When he awoke, he found himself still in his circle. The cave was back. The light was back. It hurt his eyes. Looking up where Lok had been, there was nothing. His eyes tracked down until they found the glowing stone laying at rest on the sandy ground.
He turned quickly to where Bugg-Shash had been. He, too, was gone. Mat breathed a sigh of relief.
Standing, he ran a hoof across the ground, breaking the rings and ending the containment. With speed, he rushed over, exhausted, and knelt at the altar to thank his god. He struggled to settle his mind as he lay prostrate before the shrine. When he felt the pressure fade, he knew Bugg-Shash’s attention had turned elsewhere. It was only then, with care, he began to dismantle the alter. Taking the time to carefully clean and wrap each piece before returning it to its storage container.

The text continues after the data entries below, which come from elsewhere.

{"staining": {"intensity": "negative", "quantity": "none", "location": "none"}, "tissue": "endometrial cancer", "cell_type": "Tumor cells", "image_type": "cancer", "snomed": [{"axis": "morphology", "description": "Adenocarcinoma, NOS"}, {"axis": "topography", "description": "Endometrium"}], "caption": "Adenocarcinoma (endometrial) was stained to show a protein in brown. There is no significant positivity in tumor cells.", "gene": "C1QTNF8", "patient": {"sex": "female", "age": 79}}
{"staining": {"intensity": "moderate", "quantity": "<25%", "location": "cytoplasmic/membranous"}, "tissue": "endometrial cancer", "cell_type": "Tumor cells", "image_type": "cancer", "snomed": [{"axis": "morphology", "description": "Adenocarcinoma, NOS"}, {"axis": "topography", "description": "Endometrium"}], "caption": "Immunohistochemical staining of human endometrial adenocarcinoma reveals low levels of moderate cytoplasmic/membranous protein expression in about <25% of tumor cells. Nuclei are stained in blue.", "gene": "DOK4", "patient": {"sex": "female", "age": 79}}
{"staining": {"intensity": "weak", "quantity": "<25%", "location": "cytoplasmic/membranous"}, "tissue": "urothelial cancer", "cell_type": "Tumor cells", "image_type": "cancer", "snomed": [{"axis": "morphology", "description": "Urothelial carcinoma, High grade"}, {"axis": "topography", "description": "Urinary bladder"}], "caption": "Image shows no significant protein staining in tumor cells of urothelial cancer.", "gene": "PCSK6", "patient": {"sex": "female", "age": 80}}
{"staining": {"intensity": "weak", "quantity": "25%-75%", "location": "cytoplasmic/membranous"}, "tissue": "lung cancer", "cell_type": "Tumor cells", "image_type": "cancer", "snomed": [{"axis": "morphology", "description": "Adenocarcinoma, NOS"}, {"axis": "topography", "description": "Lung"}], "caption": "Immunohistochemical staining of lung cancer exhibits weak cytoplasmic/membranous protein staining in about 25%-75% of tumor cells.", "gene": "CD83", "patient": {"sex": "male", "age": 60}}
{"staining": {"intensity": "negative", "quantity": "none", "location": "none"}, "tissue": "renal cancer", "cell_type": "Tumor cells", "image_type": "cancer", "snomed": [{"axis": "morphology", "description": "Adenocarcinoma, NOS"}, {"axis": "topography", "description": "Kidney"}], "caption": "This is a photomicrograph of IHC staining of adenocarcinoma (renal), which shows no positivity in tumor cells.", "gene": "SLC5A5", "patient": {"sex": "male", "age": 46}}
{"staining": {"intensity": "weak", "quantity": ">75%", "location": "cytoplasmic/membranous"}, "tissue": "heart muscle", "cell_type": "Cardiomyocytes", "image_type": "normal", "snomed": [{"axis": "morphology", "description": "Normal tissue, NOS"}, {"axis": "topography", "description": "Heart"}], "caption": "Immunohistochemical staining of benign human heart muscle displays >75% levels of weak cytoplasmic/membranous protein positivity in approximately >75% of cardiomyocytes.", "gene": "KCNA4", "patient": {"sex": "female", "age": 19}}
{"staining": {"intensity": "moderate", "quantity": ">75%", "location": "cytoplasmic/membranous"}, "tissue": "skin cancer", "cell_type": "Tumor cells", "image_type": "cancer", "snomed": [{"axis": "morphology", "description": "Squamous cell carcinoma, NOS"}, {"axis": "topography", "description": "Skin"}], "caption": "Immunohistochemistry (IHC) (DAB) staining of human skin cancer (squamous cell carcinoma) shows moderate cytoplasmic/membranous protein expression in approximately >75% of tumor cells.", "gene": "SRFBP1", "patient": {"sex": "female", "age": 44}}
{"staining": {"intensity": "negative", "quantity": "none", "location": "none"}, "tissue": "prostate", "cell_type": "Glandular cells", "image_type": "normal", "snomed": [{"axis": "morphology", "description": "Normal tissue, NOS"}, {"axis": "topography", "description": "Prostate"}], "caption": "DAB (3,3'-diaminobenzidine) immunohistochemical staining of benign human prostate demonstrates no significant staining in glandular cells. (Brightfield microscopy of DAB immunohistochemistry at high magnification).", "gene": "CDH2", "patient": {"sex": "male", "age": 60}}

He took a deep breath; he felt so weak. His body bone tired, his mind exhausted. He continued snuffing out the remains of the ring, leaving no hint of it behind. Finally, he bent to retrieve the crystal. It was warm. He studied it. He almost thought he could see the druids face etched in the very structure inside the stone. He knew that was his imagination. With care, he wrapped it in a cloth and returned it to its spot in the box, beside the still empty one. As he put it away, those voices spang to life again. “Why did they give us two. Are we destined to do another soul soon?” He shook off the thought as he pulled on a fresh pair of tights and his boots. Still shaky, he turned and headed outside. As he walked along the sheer cliff face, he found a spot to pee as Darth landed on a perch just above him. “The other master is up on your rock, Master.”
“I know,” answered Mat as he began working his way up the short path.
“Is it done,” he heard before he saw his friend.
“Yes,” was his only reply.
“Where is the body?”
“The body was consumed.”
“Did he suffer?”
“I did not hear anything if he did.”
“Did you have a silence spell cast?”
“Yes,” answered Mat. Devon just nodded. “Are we ok?”
“Yes, I may not like it, but this is the world we chose. With that choice comes consequences. This is the first of many I fear.”
“I don’t know. What do you want to do,” asked Mat.
“Go back to town. I don’t think I can stay in the cave right now.”
“Should be close it up for good?”
“No, I still love it. I need some time and distance from what it’s just seen. I can feel the darkness. As a druid, I see life, whatever happened in there was the opposite.”
“Can you cleanse it?”
“Yes, and I will.”
“Then get packed, let’s get moving,” said Mat.
“Are you up to the travel? You look exhausted.”
“I know, Mat. You always do. Are you OK?”
“Does it really matter? As you said, these are the consequences of our choices.”
Together they walked back to the cave, packed in silence. Devon cast a cleansing spell. Together they replaced the wards then turned and walked away, along the same path they’d taken back when they were far more innocent, optimistic, and less soul weary. Their first lesson had been hard—both in spirit and body. The newness of this adventure was now truly gone.